O Porto de Luís Correia avançou no processo para iniciar operações de exportação após a apresentação do projeto de alfandegamento à Receita Federal. A autorização é necessária para permitir a movimentação, armazenagem e o despacho de mercadorias destinadas ao comércio exterior.
A proposta foi apresentada em reunião na Delegacia da 3ª Região Fiscal da Receita Federal, em Fortaleza (CE), pelo presidente da Companhia Porto Piauí, Raimundo Dias, e pelo diretor de operações, Fábio Freitas. Os projetos foram protocolados por meio do Centro Virtual de Atendimento ao Contribuinte (e-CAC) e se referem ao Terminal de Uso Privado (TUP) do porto.

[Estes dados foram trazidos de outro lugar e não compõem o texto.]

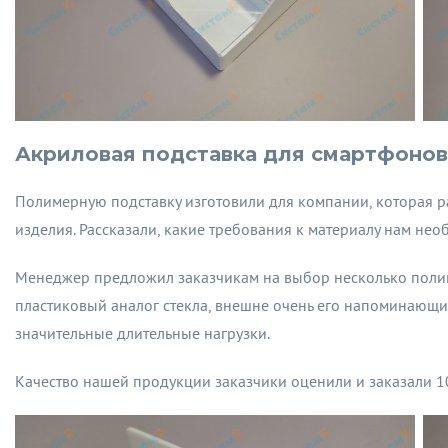
Акриловая подставка для смартфонов
Полимерную подставку изготовили для компании, которая р
изделия. Рассказали, какие требования к материалу нам нео
Менеджер предложил заказчикам на выбор несколько полим
пластиковый аналог стекла, внешне очень его напоминающий
значительные длительные нагрузки.
Качество нашей продукции заказчики оценили и заказали 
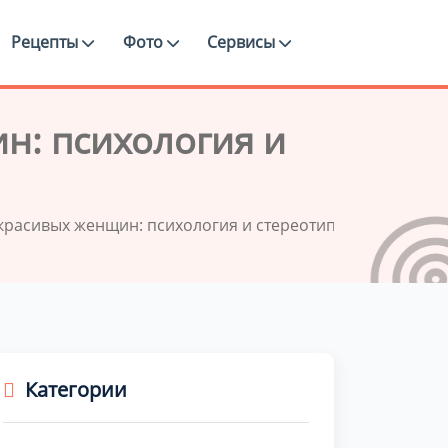
Рецепты
Фото
Сервисы
н: психология и
красивых женщин: психология и стереотипы
Категории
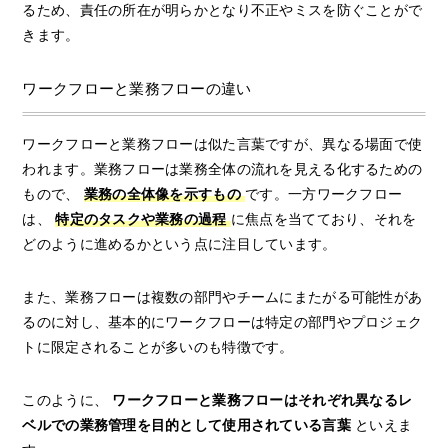
るため、責任の所在が明らかとなり不正やミスを防ぐことがで
きます。
ワークフローと業務フローの違い
ワークフローと業務フローは似た言葉ですが、異なる場面で使
われます。業務フローは業務全体の流れを見える化するための
もので、
業務の全体像を示すもの
です。一方ワークフロー
は、
特定のタスクや業務の過程
に焦点を当てており、それを
どのように進めるかという点に注目しています。
また、業務フローは複数の部門やチームにまたがる可能性があ
るのに対し、基本的にワークフローは特定の部門やプロジェク
トに限定されることが多いのも特徴です。
このように、
ワークフローと業務フローはそれぞれ異なるレ
ベルでの業務管理を目的として使用されている言葉
といえま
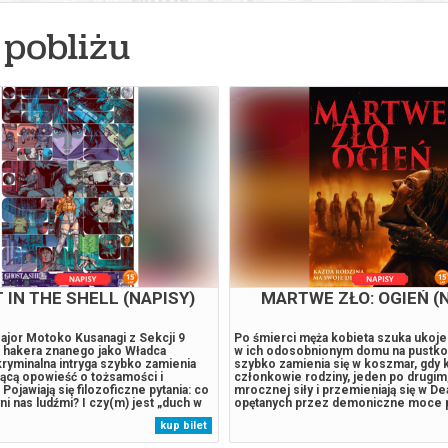
pobliżu
 IN THE SHELL (NAPISY)
MARTWE ZŁO: OGIEŃ (
ajor Motoko Kusanagi z Sekcji 9
Po śmierci męża kobieta szuka ukoje
 hakera znanego jako Władca
w ich odosobnionym domu na pustko
ryminalna intryga szybko zamienia
szybko zamienia się w koszmar, gdy k
jącą opowieść o tożsamości i
członkowie rodziny, jeden po drugim, 
Pojawiają się filozoficzne pytania: co
mrocznej siły i przemieniają się w De
ni nas ludźmi? I czy(m) jest „duch w
opętanych przez demoniczne moce 
host in the Shell” to zarazem
księgi Necronomicon Ex-Mortis. W o
kup bilet
ajstersztyk: ukazane z rozmachem
narastającego zła kobieta odkrywa pr
ramy Neo Tokio, hipnotyzująca...
prawdę: przysięgi złożone za życia...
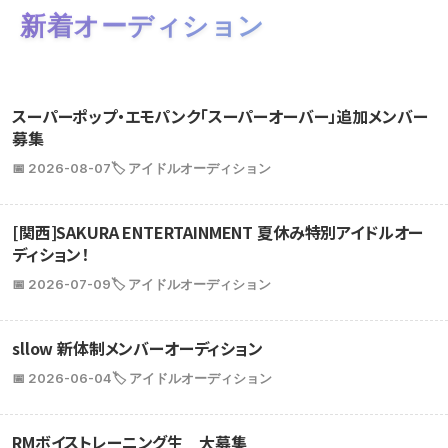
新着オーディション
スーパーポップ・エモパンク「スーパーオーバー」追加メンバー
募集
📅 2026-08-07
🏷️ アイドルオーディション
[関西]SAKURA ENTERTAINMENT 夏休み特別アイドルオー
ディション！
📅 2026-07-09
🏷️ アイドルオーディション
sllow 新体制メンバーオーディション
📅 2026-06-04
🏷️ アイドルオーディション
RMボイストレーニング生 大募集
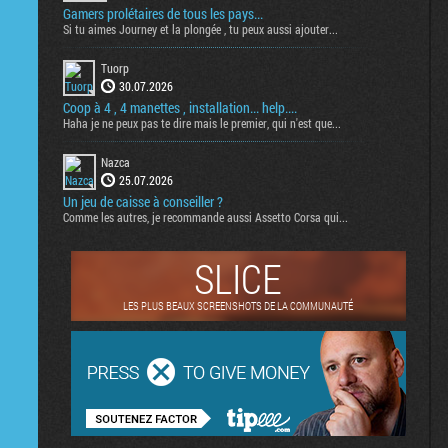
Gamers prolétaires de tous les pays...
Si tu aimes Journey et la plongée , tu peux aussi ajouter...
Tuorp
30.07.2026
Coop à 4 , 4 manettes , installation... help....
Haha je ne peux pas te dire mais le premier, qui n'est que...
Nazca
25.07.2026
Un jeu de caisse à conseiller ?
Comme les autres, je recommande aussi Assetto Corsa qui...
SLICE
LES PLUS BEAUX SCREENSHOTS DE LA COMMUNAUTÉ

O alfandegamento transforma a área em zona sob controle aduaneiro, na qual a entrada e a saída de produtos são fiscalizadas para garantir o recolhimento de tributos e o cumprimento de normas sanitárias e de segurança. Sem essa certificação, o terminal não possui autorização legal para atuar no comércio internacional.
A iniciativa representa o principal passo administrativo para o início das exportações, com foco inicial no embarque de minério de ferro. Esse tipo de carga depende diretamente da liberação aduaneira para acesso aos mercados externos.
Segundo o gerente de operações da Companhia Porto Piauí, Matheus Magalhães, o encontro com a Receita Federal serviu para alinhar o cronograma de obras e os procedimentos necessários para a obtenção do Ato Declaratório Executivo (ADE), documento que formaliza o alfandegamento. A expectativa é que as estruturas estejam prontas para inspeção técnica entre o primeiro e o segundo trimestre de 2026.
A agenda técnica incluiu ainda visita ao Porto do Pecém, no Ceará. A equipe analisou o funcionamento das áreas alfandegadas e os gargalos logísticos do terminal, com o objetivo de antecipar riscos e adaptar soluções ao projeto de Luís Correia.